A clinical trial – called the Calerie study – attempted to answer this question by examining how a 25% reduction in calories over two years would affect a range of measures related to aging. More than 100 healthy adults were guided through meal planning and received periodic counseling sessions to help them achieve their diet goals. But because it’s so difficult to reduce calories, participants were only able to cut their intake by about 11 percent.

Compared to control group participants, dieters improved several aspects of cardiometabolic health, such as blood pressure and insulin sensitivity, and had lower levels of some markers of inflammation.

The study also included three measures of “biological age,” comparing blood tests taken at the beginning and end of the two years. Two of the tests showed no improvement in either group, but the third, which tries to measure how quickly people age, showed a difference between those who dieted. Calorie restriction “didn’t make people younger, but it slowed down how quickly they aged,” explains Huffman, who worked on the study.

For Miller, the most significant conclusion from this study is that calorie restriction of 25% to 40%, which has already been shown to be beneficial for animals, simply it’s not realistic for humans. “They did everything they could to help people cut calories,” he said, but participants still fell short of the 25% goal.

De Cabo presents a different opinion: “Even though they only achieved 11% calorie restriction, participants showed benefits”.

Other research has focused on the short-term effects of intermittent fasting on people with different body mass indexes (BMI). Some studies that tested different fasting schedules showed improved metabolic health and reduced inflammation. But a study of 116 people whose BMI classified them as obese or overweight found no benefit among those who ate within an 8-hour window but didn’t reduce calories, compared with a control group.

And we have one final twist: there is a remarkable body of evidence that seem to contradict directly the idea that calorie restriction or fasting, which normally leads to weight loss, prolongs human life.

Research has consistently found that people classified as overweight have a lower risk of death than people who are normal weight or underweight. One hypothesis is that people with a lower BMI may be thin because they are older or have a chronic illness. Another is that people with higher BMIs have more muscle, which weighs more than fat. But it’s also possible that, especially later in life, having more body mass is actually protective, Huffman reports.

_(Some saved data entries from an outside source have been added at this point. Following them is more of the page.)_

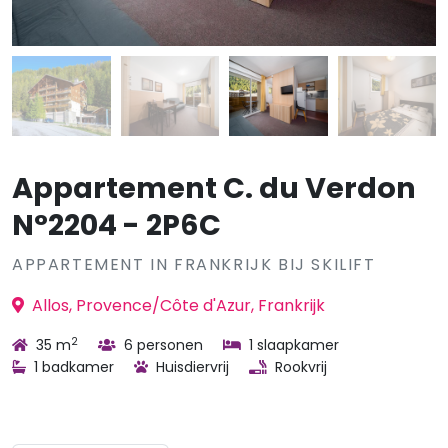
Appartement C. du Verdon
N°2204 - 2P6C
APPARTEMENT IN FRANKRIJK BIJ SKILIFT
Allos, Provence/Côte d'Azur, Frankrijk
2
35 m
6 personen
1 slaapkamer
1 badkamer
Huisdiervrij
Rookvrij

Despite almost a century of research, there is still a long way to be covered until experts can say with certainty whether the longevity benefits seen in animals translate to humans. Some studies give reason to believe that calorie restriction and intermittent fasting will help you live longer, and there are likely to be short-term benefits, particularly when it comes to heart and metabolic health. But it’s also possible that eating less doesn’t do much more than make you hungry.